**Page excerpt**
________________________________________
The model was uploaded to be used with multi-modal-tokenizers.

Multi-Modal Tokenizers

Multi-modal tokenizers for more than just text. This package provides tools for tokenizing and decoding images and mixed-modal inputs (text and images) using encoders like DALL-E's VAE.

Installation

To install the package, clone the repository and use pip to install it:

git clone https://github.com/anothy1/multi-modal-tokenizers
pip install ./multi-modal-tokenizers

Or from PyPI:

pip install multi-modal-tokenizers

Usage

Example: Using DalleTokenizer

Below is an example script demonstrating how to use the DalleTokenizer to encode and decode images.

import requests
import PIL
import io
from multi_modal_tokenizers import DalleTokenizer, MixedModalTokenizer
from IPython.display import display

def download_image(url):
    resp = requests.get(url)
    resp.raise_for_status()
    return PIL.Image.open(io.BytesIO(resp.content))

# Download an image
img = download_image('https://assets.bwbx.io/images/users/iqjWHBFdfxIU/iKIWgaiJUtss/v2/1000x-1.jpg')

# Load the DalleTokenizer from Hugging Face repository
image_tokenizer = DalleTokenizer.from_hf("anothy1/dalle-tokenizer")

# Encode the image
tokens = image_tokenizer.encode(img)
print("Encoded tokens:", tokens)

# Decode the tokens back to an image
reconstructed = image_tokenizer.decode(tokens)

# Display the reconstructed image
display(reconstructed)
________________________________________
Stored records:
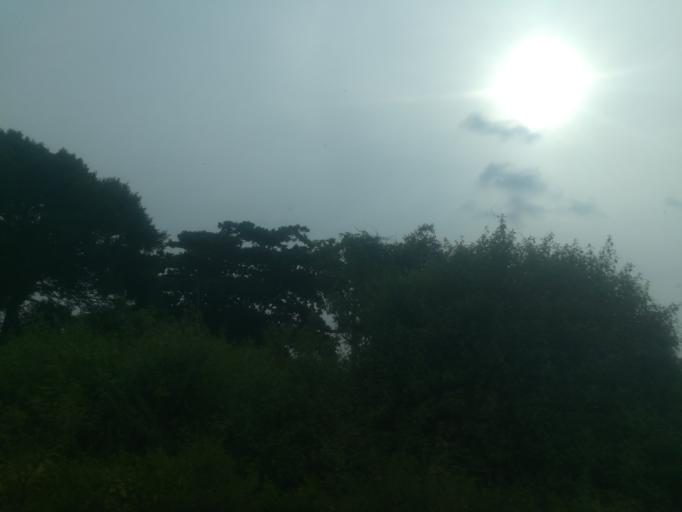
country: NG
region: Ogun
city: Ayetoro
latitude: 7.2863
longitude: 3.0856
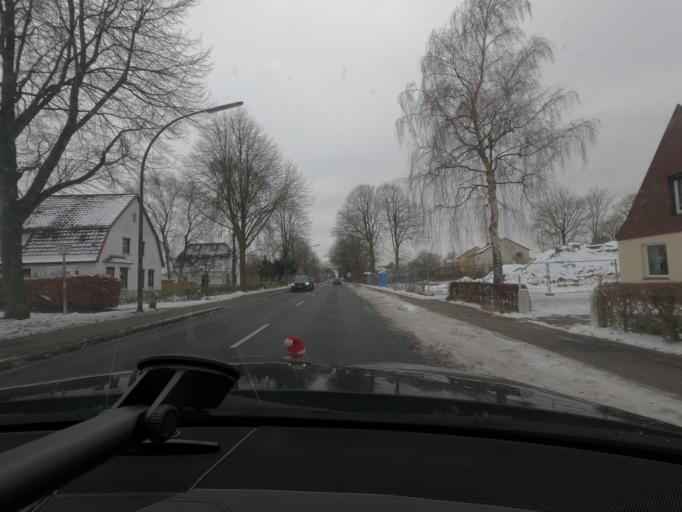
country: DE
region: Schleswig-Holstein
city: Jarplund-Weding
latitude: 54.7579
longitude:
________________________________________
**Set task 1**
In the tokenizer package excerpt, which Hugging Face repository does the example script load the DalleTokenizer from?
**Set task 2**
Continue the tokenizer package excerpt from the point where it stops.

**Answer 1**
anothy1/dalle-tokenizer

**Answer 2**
Example: Using MixedModalTokenizer

The package also provides MixedModalTokenizer for tokenizing and decoding mixed-modal inputs (text and images).

from transformers import AutoTokenizer
from multi_modal_tokenizers import MixedModalTokenizer
from PIL import Image

# Load a pretrained text tokenizer from Hugging Face
text_tokenizer = AutoTokenizer.from_pretrained("bert-base-uncased")

# Create a MixedModalTokenizer
mixed_tokenizer = MixedModalTokenizer(
    text_tokenizer=text_tokenizer,
    image_tokenizer=image_tokenizer,
    device="cpu"
)

# Example usage
text = "This is an example with <new_image> in the middle."
img_path = "path/to/your/image.jpg"
image = Image.open(img_path)

# Encode the text and image
encoded = mixed_tokenizer.encode(text=text, images=[image])
print("Encoded mixed-modal tokens:", encoded)

# Decode the sequence back to text and image
decoded_text, decoded_images = mixed_tokenizer.decode(encoded)
print("Decoded text:", decoded_text)
for idx, img in enumerate(decoded_images):
    img.save(f"decoded_image_{idx}.png")